__Problem A__.
In the account of the visit to The Perfumer's Apprentice, to which town had the shop moved from Santa Cruz?
__Problem B__.
Please write out the part of the account of the visit to The Perfumer's Apprentice that opens with the words containing "I have to admit" and closes with "articulate synthetic molecules.".

__Selected extract__.
My olfactory adventures did not, by any means, end when leaving San Francisco. On July 2nd, my friend D and I drove to Santa Cruz, and we were hoping to stop at The Perfumer's Apprentice to explore some synthetic molecules and say hello to Linda, who for one holiday season a few years ago carried my Palas Atena and Fête d'Hiver perfumes.
While en route, we discovered that the shop in Santa Cruz has shut down, and the premises moved to Felton, which was just on our way there anyway. We rang Linda up and were glad to get a hold of her just as we arrived at Felton!
The Perfumer's Apprentice is now mostly operated as an online shop; but it is open by appointment-only for private perfume-making parties at Linda's garden, which is shaded by ancient oak trees and inhabited by friendly honeybees. We were lucky enough to be received for such a spontaneous, short-notice visit, and be allowed into The Perfumer's Apprentice's warehouse, which housed hundreds of bottles, vials and jars containing both natural extracts and synthetic molecules, as well as flavouring agents and fragrance oils.
I have to admit that being exposed to so many aromatics all at once, even in the well-ventilated space where they are stores, was nothing short than nose-boggling overwhelmence. Often when I'm asked why I decided to be a natural perfumer, I say that it's for complete selfish reasons - I prefer to be surrounded by the mellow, well-rounded naturals than the often harsh, extremely potent and articulate synthetic molecules.
With that being said, even a spoiled nose such as mine has to train itself to embrace the foul as well as the fragrant. And I've set myself a goal this year to study as many as possible of the natural constituents that make up the beautiful, rich and complex essential oils and absolutes I work with every day. Again, for completely selfish reasons - I feel it's important to educate my nose, and be knowledgeable and open minded about synthetics, even if I choose not to work with them or include them in my perfumes.

__Information provided__.

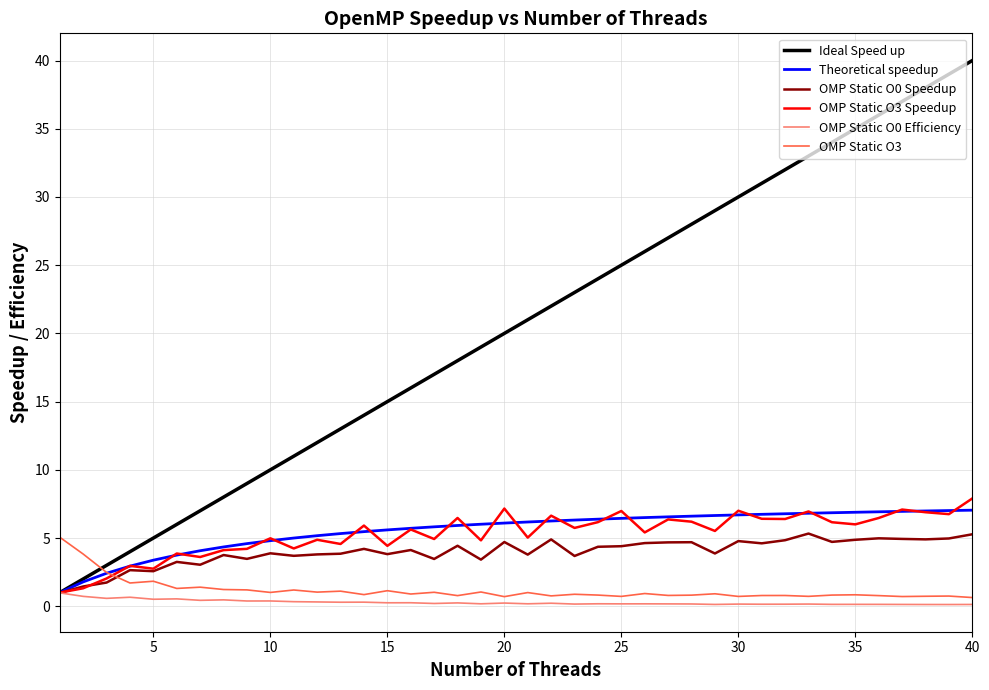

What are all the series names shown in the legend?

Ideal Speed up, Theoretical speedup, OMP Static O0 Speedup, OMP Static O3 Speedup, OMP Static O0 Efficiency, OMP Static O3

__Reply A__.
Felton

__Reply B__.
I have to admit that being exposed to so many aromatics all at once, even in the well-ventilated space where they are stores, was nothing short than nose-boggling overwhelmence. Often when I'm asked why I decided to be a natural perfumer, I say that it's for complete selfish reasons - I prefer to be surrounded by the mellow, well-rounded naturals than the often harsh, extremely potent and articulate synthetic molecules.